Later, he joined Abbey Casal’s club for 16 year olds who were without a team. One of his teammates got the attention of University of Akron’s scout Ryan Higginbotham, and Steve was offered a scholarship. He went to America to play for Caleb Porter, where as a sophomore, MLS offered him a 5-year contract.
The peak and the valley in MLS
Until I watched this film, I didn’t understand how short Steve Zakuani’s pro career was. I only remembered how tough it was for the Quakes to defend him. Most people assume he was headed for the big time. But in his second season in Apr-2011, his leg was broken in a game against the Colorado Rapids.
Zakuani published a book about his 500 day recovery to return to the pitch. But the 9 surgeries for that injury probably led to a sports hernia and more injuries. Zakuani retired from play at age 26.
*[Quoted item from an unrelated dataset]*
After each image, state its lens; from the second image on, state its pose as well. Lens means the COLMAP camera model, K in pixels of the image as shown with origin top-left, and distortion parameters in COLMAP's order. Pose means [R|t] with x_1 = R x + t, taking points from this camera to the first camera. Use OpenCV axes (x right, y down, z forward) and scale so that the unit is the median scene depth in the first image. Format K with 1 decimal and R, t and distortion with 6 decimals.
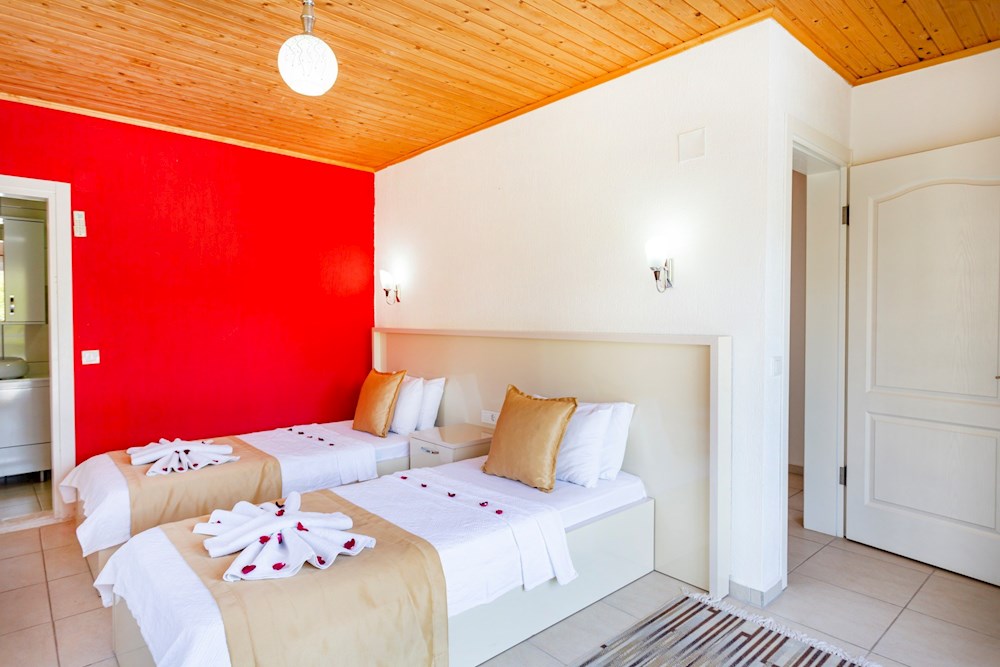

While Zakuani has continued to stay in the game with broadcast work for Sounders games, a podcast, writing for MLSSoccer.com, motivational speaking, and founding Kingdom Hope, a charity that pays it forward by reaching out to young players. The film makes it clear that he intends to do even more.
A comment on Brian Mullan
The film briefly shows Zakuani’s reconciliation with Brian Mullan, the Rapids player who committed the foul that ended Steve’s potential. One benefit of the foul was that MLS refereeing changed. Such 2-footed tackles are no longer allowed.
But it is useful to remember that at the time, such tackles were fairly common. I remember watching Richard Mulrooney on the Quakes where he would practically fly like a missile across the field to tackle away a ball. Brian Mullan was Mulrooney’s Quakes teammate, and I don’t recall his playing that way very much.
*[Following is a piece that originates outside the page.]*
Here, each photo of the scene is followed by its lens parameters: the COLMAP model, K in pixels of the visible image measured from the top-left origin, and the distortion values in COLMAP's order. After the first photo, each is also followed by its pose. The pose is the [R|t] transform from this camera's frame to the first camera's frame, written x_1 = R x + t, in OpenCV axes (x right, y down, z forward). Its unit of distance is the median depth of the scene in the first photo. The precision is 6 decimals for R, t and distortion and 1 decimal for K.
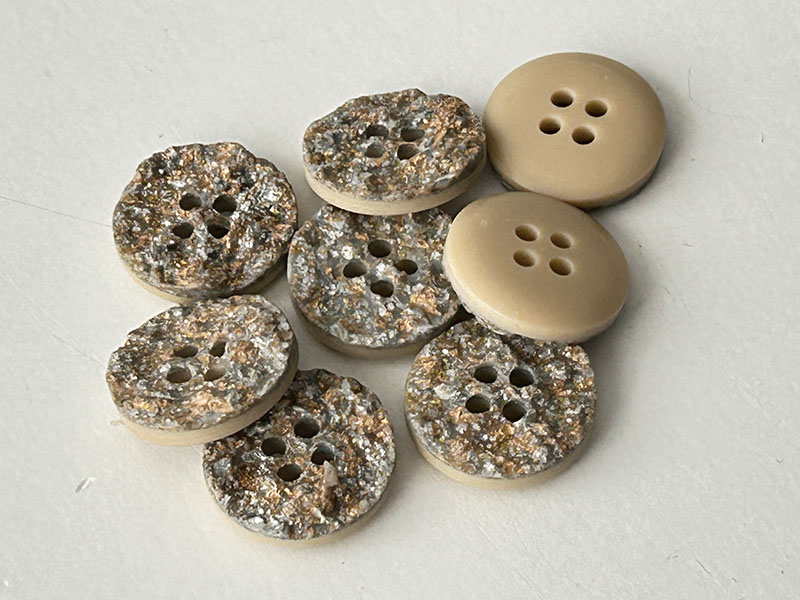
lens RADIAL K [[2358.7, 0, 400.0], [0, 2358.7, 300.0], [0, 0, 1]] dist [0.145827, 0.371573]
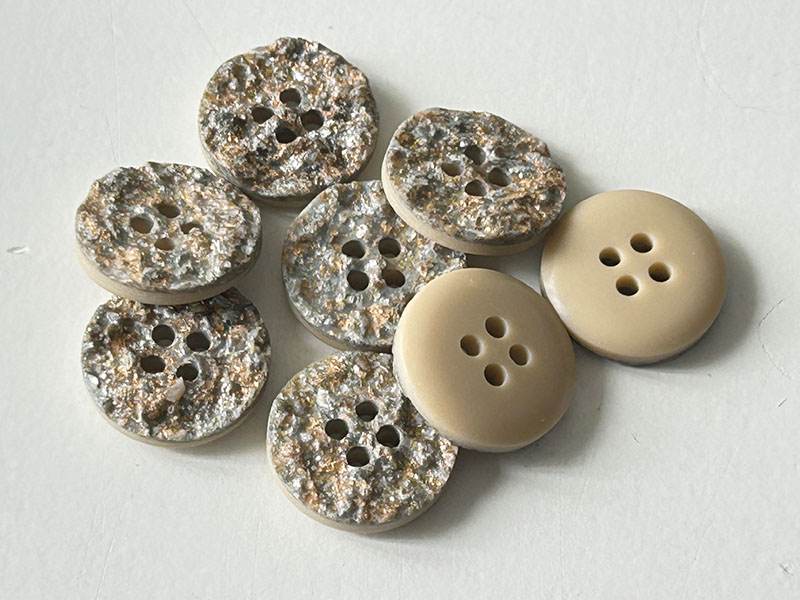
lens RADIAL K [[2358.7, 0, 400.0], [0, 2358.7, 300.0], [0, 0, 1]] dist [0.145827, 0.371573]
pose [[0.757123, 0.622878, -0.196948, 0.213273], [-0.603962, 0.782311, 0.152381, -0.165440], [0.248989, 0.003578, 0.968500, 0.028393]]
But I do remember a game at Spartan Stadium where fans, in response to a goal, threw their seat cushions on the field. Brian Mullan was the only player trying to pick them up. He is now a nurse working on the front lines of the pandemic.
For me, the fascinating part of the documentary was Zakuani’s path to MLS. His father Mao Zakuani figures prominently in the film, in a way that is entertaining. Writer-Director Serge Rashidi-Zakuani is a cousin who grew up with Steve and knows him well, adding to the charming craft of the film.
Many interviews with soccer pros are sprinkled throughout to attest to Zakuani’s talent: Caleb Porter, Sigi Schmid, agent Rich Motzkin, and Landon Donovan. Entrepreneur and producer Dan Price also contributes opinions as a fan and a businessman.